# Impact of sparse features on tree-based models

Say you have a highly imbalanced binary classification problem. Some of the features are binary features, where they're false most of the time, but when they're true they tend to be highly predictive (of the minority class). What impact, if any, would the sparseness of the feature have on the likelihood of the feature being picked as a split?

• Sorry, what do you mean by "sparse booleans (zero most of the time)"? Do you encode booleans as a {0,1} set and most of the time they are false? Aug 22 '18 at 11:06
• Yes, that's exactly it. I'll clarify it in the question. Aug 22 '18 at 11:07
• Consider how your sparse data affects the feature importance function discussed here: machinelearningmastery.com/… Aug 22 '18 at 11:24

There are of course different split algorithms and losses that change the behaviour in these cases a little bit. However if we take a look at the most common choice in modern tree based algorithms we can deduce what the impact would be.

Let's have a scenario where we have two binary features that we have to decide between and their corresponding target distribution.

$$P(f_1=0) = 0.95$$

$$P(y=0|f_1=0)= 0.5$$

$$P(y=0|f_1=1)= 0.05$$

$$P(y=0) = 0.5225$$

This means feature 1 is mostly 0, it is 50/50 whether the target is 0 in this case but if it is 1 then the target is almost always 1 as well.
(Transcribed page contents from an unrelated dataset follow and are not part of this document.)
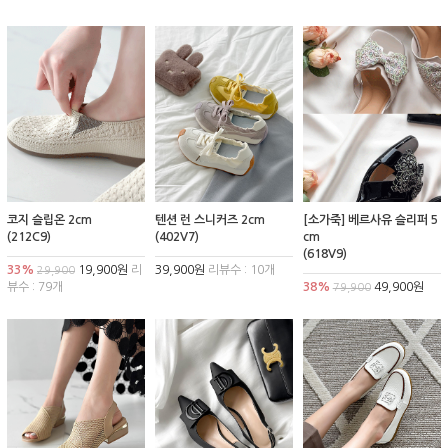
코지 슬립온 2cm
텐션 런 스니커즈 2cm
[소가죽] 베르사유 슬리퍼 5
(212C9)
(402V7)
cm
(618V9)
33%
19,900원
리
39,900원
리뷰수 : 10개
29,900
뷰수 : 79개
38%
49,900원
79,900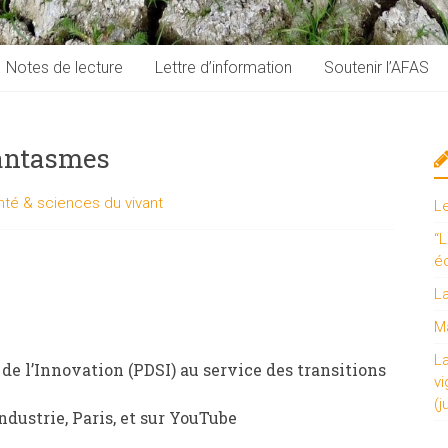
Notes de lecture
Lettre d’information
Soutenir l’AFAS
 fantasmes
nté & sciences du vivant
L
“L
é
L
Ma
L
de l’Innovation (PDSI) au service des transitions
vi
(j
industrie, Paris, et sur YouTube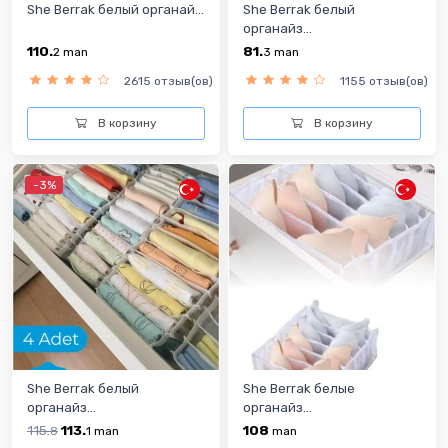
She Berrak белый органай...
She Berrak белый
органайз...
110.
81.
2
man
3
man
2615 отзыв(ов)
1155 отзыв(ов)
В корзину
В корзину
-3%
She Berrak белый
She Berrak белые
органайз...
органайз...
115.
113.
108
8
1
man
man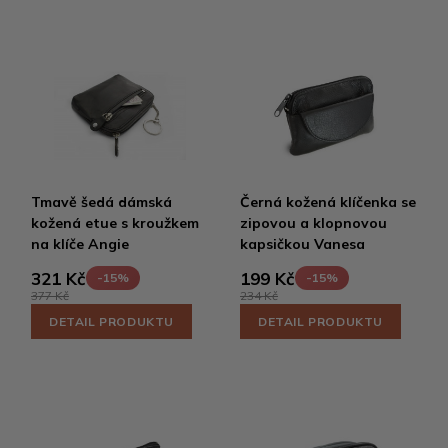
Tmavě šedá dámská
Černá kožená klíčenka se
kožená etue s kroužkem
zipovou a klopnovou
na klíče Angie
kapsičkou Vanesa
321 Kč
199 Kč
-15%
-15%
377 Kč
234 Kč
DETAIL PRODUKTU
DETAIL PRODUKTU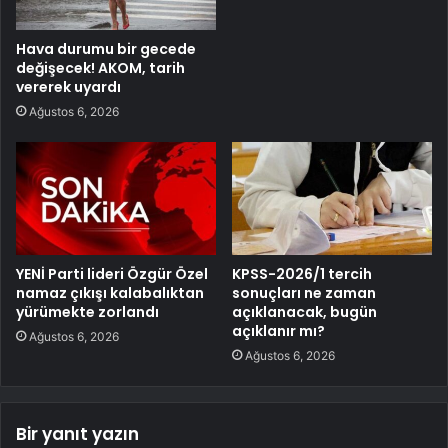
Hava durumu bir gecede
değişecek! AKOM, tarih
vererek uyardı
Ağustos 6, 2026
YENİ Parti lideri Özgür Özel
KPSS-2026/1 tercih
namaz çıkışı kalabalıktan
sonuçları ne zaman
yürümekte zorlandı
açıklanacak, bugün
açıklanır mı?
Ağustos 6, 2026
Ağustos 6, 2026
Bir yanıt yazın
Now we have a second feature which is a bit different.

$$P(f_2=0) = 0.5$$

$$P(y=0|f_2=0)= 0.4225$$

$$P(y=0|f_2=1)= 0.6225$$

In this case the feature is split evenly and there is predictive impact but it is less extreme.

### Gini impurity

By reducing the gini impurity we hope to minimize the number of splits neccessary. The current gini impurity is:

$$G_I(p) = 1 - 0.5225^2 - (1-0.5225)^2 = 0.4989875$$

When splitting on a feature we need to take the weighted average gini impurity and check the reduction.

$$G_{If1=0} = 0.5$$

$$G_{If1=1} = 1 - 0.05^2 - 0.95^2 = 0.095$$

Given that most splits (95%) will go the left we weight that one much more:

$$G_{If1} = 0.95*0.5 + 0.05*0.095 = 0.47975$$

In the second feature we have:

$$G_{If2=0} = 1 - 0.4225^2 - (1-0.4225)^2 = 0.4879875$$

$$G_{If2=1} = 1 - 0.6225^2 - (1-0.6225)^2 = 0.4699875$$

Given that the splits are equal we get a normal mean:

$$G_{If2} = 0.4879875*0.5 + 0.5*0.4699875 = 0.4789875$$

In this case it is a bit close but it would choose the less sparse feature. The reason is that while the minimum impurity is much worse, because the split is completely balanced the impact in reduction on both sides has a bigger effect. In the sparse case the split to the right has a major reduction but only counts for 0.05 of the cases while the impurity on the left is at it's highest. As you can see there is a trade-off between the impurity on either side and the amount of cases where the impurity is reduced.